David Hartley's family has never doubted Tiffany. They share with her the loss of a man who seemed bigger than life -- a typical boy, said his mother, Pam, who "became a man whose heart wouldn't quit."
"He was magnetic," added his father, Dennis Hartley. "He always was a beam of light when he walked into a room. I can't remember when I saw him in a bad mood, unless I beat him at chess."
They have a memorial to plan in Colorado for the first weekend in November, even if they don't have a body. And then, they say, they have a cause to champion.
Tiffany Hartley, her family and her late husband's family are determined to speak up about the violence along the border so David's death won't be in vain.
This week, they appeared on "The Today Show" again and taped an appearance with Dr. Phil. There is talk of a website and a charitable foundation.
"I hope I can make him proud that I'm fighting for him," Tiffany said.
"We want to see a change," said David's sister, Nicole Hartley. "I don't want his death to be in vain. This could easily be anybody. There are a lot of families in this situation that we haven't heard about."
The tragedy now shapes the way David's mother thinks of immigration issues."There's more to them crossing the border than taking jobs," said Pam Hartley. "These people want a better life. They can't live in those conditions down there, with these crimes against humanity. Could you?"
For Tiffany, it's hard to go to sleep or wake up without David beside her. "In the quiet times, that's the hardest," she said, "thinking of all the dreams and goals ..."
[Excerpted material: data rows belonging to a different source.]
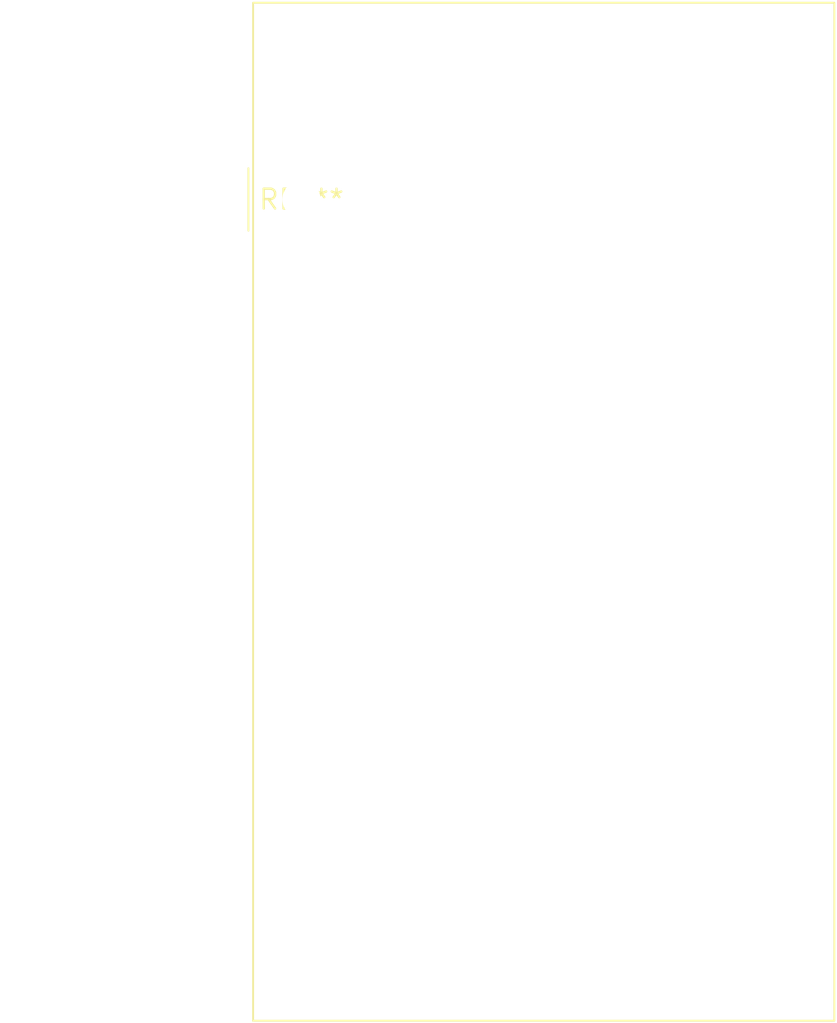
<source format=kicad_pcb>
(kicad_pcb (version 20240108) (generator pcbnew)

  (general
    (thickness 1.6)
  )

  (paper "A4")
  (layers
    (0 "F.Cu" signal)
    (31 "B.Cu" signal)
    (32 "B.Adhes" user "B.Adhesive")
    (33 "F.Adhes" user "F.Adhesive")
    (34 "B.Paste" user)
    (35 "F.Paste" user)
    (36 "B.SilkS" user "B.Silkscreen")
    (37 "F.SilkS" user "F.Silkscreen")
    (38 "B.Mask" user)
    (39 "F.Mask" user)
    (40 "Dwgs.User" user "User.Drawings")
    (41 "Cmts.User" user "User.Comments")
    (42 "Eco1.User" user "User.Eco1")
    (43 "Eco2.User" user "User.Eco2")
    (44 "Edge.Cuts" user)
    (45 "Margin" user)
    (46 "B.CrtYd" user "B.Courtyard")
    (47 "F.CrtYd" user "F.Courtyard")
    (48 "B.Fab" user)
    (49 "F.Fab" user)
    (50 "User.1" user)
    (51 "User.2" user)
    (52 "User.3" user)
    (53 "User.4" user)
    (54 "User.5" user)
    (55 "User.6" user)
    (56 "User.7" user)
    (57 "User.8" user)
    (58 "User.9" user)
  )

  (setup
    (pad_to_mask_clearance 0)
    (pcbplotparams
      (layerselection 0x00010fc_ffffffff)
      (plot_on_all_layers_selection 0x0000000_00000000)
      (disableapertmacros false)
      (usegerberextensions false)
      (usegerberattributes false)
      (usegerberadvancedattributes false)
      (creategerberjobfile false)
      (dashed_line_dash_ratio 12.000000)
      (dashed_line_gap_ratio 3.000000)
      (svgprecision 4)
      (plotframeref false)
      (viasonmask false)
      (mode 1)
      (useauxorigin false)
      (hpglpennumber 1)
      (hpglpenspeed 20)
      (hpglpendiameter 15.000000)
      (dxfpolygonmode false)
      (dxfimperialunits false)
      (dxfusepcbnewfont false)
      (psnegative false)
      (psa4output false)
      (plotreference false)
      (plotvalue false)
      (plotinvisibletext false)
      (sketchpadsonfab false)
      (subtractmaskfromsilk false)
      (outputformat 1)
      (mirror false)
      (drillshape 1)
      (scaleselection 1)
      (outputdirectory "")
    )
  )

  (net 0 "")

  (footprint "L_CommonMode_TDK_B82747E6253A040" (layer "F.Cu") (at 0 0))

)

</source>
Her Christian faith sustains her.
"I can't wait to see him one day," she said. "It breaks my heart that I'm not going to be able to spend the rest of my life with him. But I'll spend eternity with him."
For now, she says, she has wonderful memories -- and reminders of the bond they shared.
On her Sea-Doo is a Tinkerbell decal; David put it there after he started calling her "Tink." She doesn't know how he came up with it, just that it was his last pet name for her.
They were a loving couple; the kind, she said, who "would say 'I love you' multiple times a day."
And if they were surrounded by people, they'd still find a way to say it.
David would catch her eye from across the room and silently mouth these words: "Olive juice."
It was their secret language.
It looked like he was telling her "I love you."